Robustness of the thermal Hall effect close to half-quantization in α-RuCl3

The low-temperature thermal Hall effect reveals signatures of Majorana fermions in a field-induced spin liquid state.

February 17, 2022


One of the most exotic and sought-after phases of quantum matter is that of the quantum spin liquid, a magnetic state of matter in which strongly interacting local moments fluctuate and remain disordered down to absolute zero temperature. Unlike conventional magnetic states like ferromagnetism and antiferromagnetism, quantum spin liquids are very difficult to identify: they display no long-range magnetic order, no spontaneous time reversal or translational symmetry breaking and no sign of thermodynamic transitions or spin freezing. Their key property is their elementary excitations which, depending on the nature of the spin liquid, may be highly exotic quasiparticles such as "spinons", "visons", or "Majorana fermions". Positive identification of these excitations is the "smoking gun" proof of the quantum spin liquid ground state.

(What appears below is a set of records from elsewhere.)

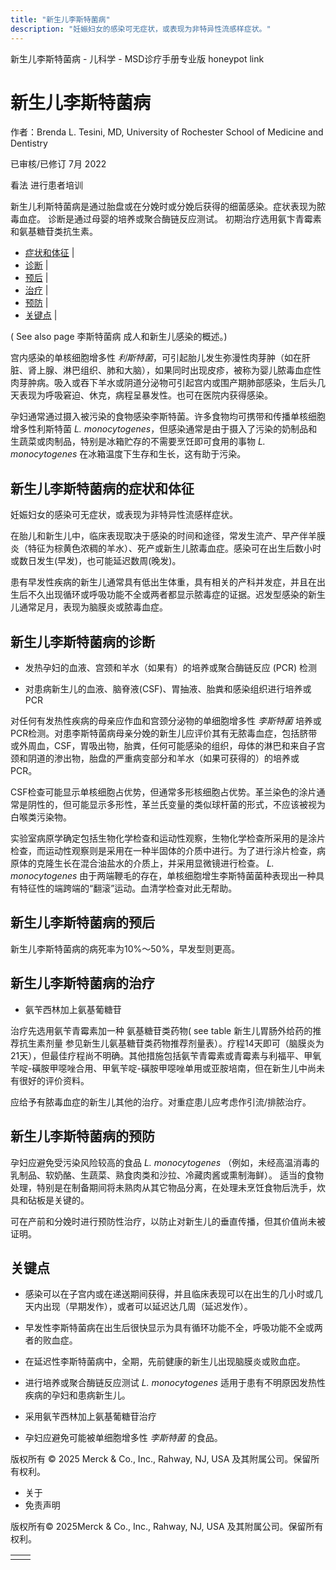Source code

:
 ```yaml
---
title: "新生儿李斯特菌病"
description: "妊娠妇女的感染可无症状，或表现为非特异性流感样症状。"
---
```


﻿新生儿李斯特菌病 \- 儿科学 \- MSD诊疗手册专业版 honeypot link

# 新生儿李斯特菌病

作者：Brenda L. Tesini, MD, University of Rochester School of Medicine and Dentistry

已审核/已修订 7月 2022

看法 进行患者培训

新生儿利斯特菌病是通过胎盘或在分娩时或分娩后获得的细菌感染。症状表现为脓毒血症。 诊断是通过母婴的培养或聚合酶链反应测试。 初期治疗选用氨卞青霉素和氨基糖苷类抗生素。

- [症状和体征](#症状和体征_v1091955_zh) \|
- [诊断](#诊断_v1091960_zh) \|
- [预后](#预后_v1091972_zh) \|
- [治疗](#治疗_v1091975_zh) \|
- [预防](#预防_v1091985_zh) \|
- [关键点](#关键点_v8543458_zh) \|

( See also page 李斯特菌病 成人和新生儿感染的概述。)

宫内感染的单核细胞增多性 _利斯特菌_，可引起胎儿发生弥漫性肉芽肿（如在肝脏、肾上腺、淋巴组织、肺和大脑），如果同时出现皮疹，被称为婴儿脓毒血症性肉芽肿病。吸入或吞下羊水或阴道分泌物可引起宫内或围产期肺部感染，生后头几天表现为呼吸窘迫、休克，病程呈暴发性。也可在医院内获得感染。

孕妇通常通过摄入被污染的食物感染李斯特菌。许多食物均可携带和传播单核细胞增多性利斯特菌 _L. monocytogenes_，但感染通常是由于摄入了污染的奶制品和生蔬菜或肉制品，特别是冰箱贮存的不需要烹饪即可食用的事物 _L. monocytogenes_ 在冰箱温度下生存和生长，这有助于污染。

## 新生儿李斯特菌病的症状和体征

妊娠妇女的感染可无症状，或表现为非特异性流感样症状。

在胎儿和新生儿中，临床表现取决于感染的时间和途径，常发生流产、早产伴羊膜炎（特征为棕黄色浓稠的羊水）、死产或新生儿脓毒血症。感染可在出生后数小时或数日发生(早发)，也可能延迟数周(晚发)。

患有早发性疾病的新生儿通常具有低出生体重，具有相关的产科并发症，并且在出生后不久出现循环或呼吸功能不全或两者都显示脓毒症的证据。迟发型感染的新生儿通常足月，表现为脑膜炎或脓毒血症。

## 新生儿李斯特菌病的诊断

- 发热孕妇的血液、宫颈和羊水（如果有）的培养或聚合酶链反应 (PCR) 检测

- 对患病新生儿的血液、脑脊液(CSF)、胃抽液、胎粪和感染组织进行培养或PCR


对任何有发热性疾病的母亲应作血和宫颈分泌物的单细胞增多性 _李斯特菌_ 培养或PCR检测。对患李斯特菌病母亲分娩的新生儿应评价其有无脓毒血症，包括脐带或外周血，CSF，胃吸出物，胎粪，任何可能感染的组织，母体的淋巴和来自子宫颈和阴道的渗出物，胎盘的严重病变部分和羊水（如果可获得的）的培养或PCR。

CSF检查可能显示单核细胞占优势，但通常多形核细胞占优势。革兰染色的涂片通常是阴性的，但可能显示多形性，革兰氏变量的类似球杆菌的形式，不应该被视为白喉类污染物。

实验室病原学确定包括生物化学检查和运动性观察，生物化学检查所采用的是涂片检查，而运动性观察则是采用在一种半固体的介质中进行。为了进行涂片检查，病原体的克隆生长在混合油盐水的介质上，并采用显微镜进行检查。 _L. monocytogenes_ 由于两端鞭毛的存在，单核细胞增生李斯特菌菌种表现出一种具有特征性的端跨端的“翻滚”运动。血清学检查对此无帮助。

## 新生儿李斯特菌病的预后

新生儿李斯特菌病的病死率为10%～50%，早发型则更高。

## 新生儿李斯特菌病的治疗

- 氨苄西林加上氨基葡糖苷


治疗先选用氨苄青霉素加一种 氨基糖苷类药物( see table 新生儿胃肠外给药的推荐抗生素剂量 参见新生儿氨基糖苷类药物推荐剂量表）。疗程14天即可（脑膜炎为21天），但最佳疗程尚不明确。其他措施包括氨苄青霉素或青霉素与利福平、甲氧苄啶-磺胺甲噁唑合用、甲氧苄啶-磺胺甲噁唑单用或亚胺培南，但在新生儿中尚未有很好的评价资料。

应给予有脓毒血症的新生儿其他的治疗。对重症患儿应考虑作引流/排脓治疗。

## 新生儿李斯特菌病的预防

孕妇应避免受污染风险较高的食品 _L. monocytogenes_ （例如，未经高温消毒的乳制品、软奶酪、生蔬菜、熟食肉类和沙拉、冷藏肉酱或熏制海鲜）。 适当的食物处理，特别是在制备期间将未熟肉从其它物品分离，在处理未烹饪食物后洗手，炊具和砧板是关键的。

可在产前和分娩时进行预防性治疗，以防止对新生儿的垂直传播，但其价值尚未被证明。

## 关键点

- 感染可以在子宫内或在递送期间获得，并且临床表现可以在出生的几小时或几天内出现（早期发作），或者可以延迟达几周（延迟发作）。

- 早发性李斯特菌病在出生后很快显示为具有循环功能不全，呼吸功能不全或两者的败血症。

- 在延迟性李斯特菌病中，全期，先前健康的新生儿出现脑膜炎或败血症。

- 进行培养或聚合酶链反应测试 _L. monocytogenes_ 适用于患有不明原因发热性疾病的孕妇和患病新生儿。

- 采用氨苄西林加上氨基葡糖苷治疗

- 孕妇应避免可能被单细胞增多性 _李斯特菌_ 的食品。




版权所有 © 2025
Merck & Co., Inc., Rahway, NJ, USA 及其附属公司。保留所有权利。

- 关于
- 免责声明

版权所有© 2025Merck & Co., Inc., Rahway, NJ, USA 及其附属公司。保留所有权利。

|     |     |
| --- | --- |
|  |  |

The search for quantum spin liquid materials has accelerated since the discovery of Kitaev quantum spin liquids, a class of systems with strong spin-orbit coupling and honeycomb-related crystal structures that have an exactly solvable ground state with Majorana fermion excitations. Prominent examples of these are H3LiIr2O6 (discovered in the Quantum Materials (Takagi) department in 2018) and α-RuCl3, both of which exhibit strong signatures of a low-temperature quantum spin liquid state. The challenge of detecting the charge-neutral Majorana fermions is considerable, but as they are mobile, they may contribute to thermal conductivity. Recently, a breakthrough came when it was found that the thermal Hall effect in α-RuCl3 reaches an approximately quantized plateau in a magnetic field of 8 tesla, at exactly half the amplitude shown by electrons in the famous quantum Hall effect. This was interpreted as evidence for Majorana fermions forming quantized edge states whilst carrying half of the entropy of an electron due to their fractionalized nature. However, the studies are so far limited to relatively high temperature (3 kelvin) and have been difficult to reproduce, so whether the ground state is truly a Kitaev quantum spin liquid is still under discussion.

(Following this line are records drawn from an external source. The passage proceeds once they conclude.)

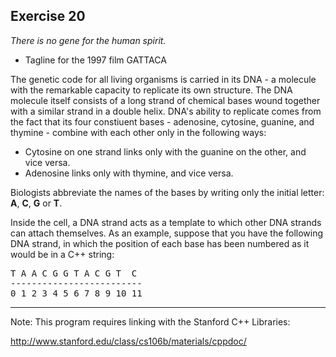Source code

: Exercise 20
----------- 

*There is no gene for the human spirit.*
- Tagline for the 1997 film GATTACA

The genetic code for all living organisms is carried in its DNA - a molecule with the remarkable capacity to replicate its own structure. The DNA molecule itself consists of a long strand of chemical bases wound together with a similar strand in a double helix. DNA's ability to replicate comes from the fact that its four constiuent bases - adenosine, cytosine, guanine, and thymine - combine with each other only in the following ways:

* Cytosine on one strand links only with the guanine on the other, and vice versa.
* Adenosine links only with thymine, and vice versa.

Biologists abbreviate the names of the bases by writing only the initial letter: **A**, **C**, **G** or **T**.

Inside the cell, a DNA strand acts as a template to which other DNA strands can attach themselves. As an example, suppose that you have the following DNA strand, in which the position of each base has been numbered as it would be in a C++ string:

<pre>
T A A C G G T A C G T  C
------------------------- 
0 1 2 3 4 5 6 7 8 9 10 11
</pre>


---

Note: This program requires linking with the Stanford C++ Libraries:

http://www.stanford.edu/class/cs106b/materials/cppdoc/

In this work, Jan Bruin, Ralf Claus and Yosuke Matsumoto from the Quantum Materials (Takagi) department, using single crystals provided by Prof. Tanaka and Dr. Kurita from TIT in Japan, shine new light on the exotic ground state of α-RuCl3. They discovered a large thermal Hall effect close to the half-quantized value up to high magnetic fields and down to more than an order of magnitude lower in temperature than previously reported. This discovery gives extremely important clues in identifying the possible Majorana edge state. In addition, they unveiled a magnetic field-dependent structure of the low-temperature thermal conductivity that suggests the presence of high-field phase transitions, revealing a considerably richer phase diagram than previously known.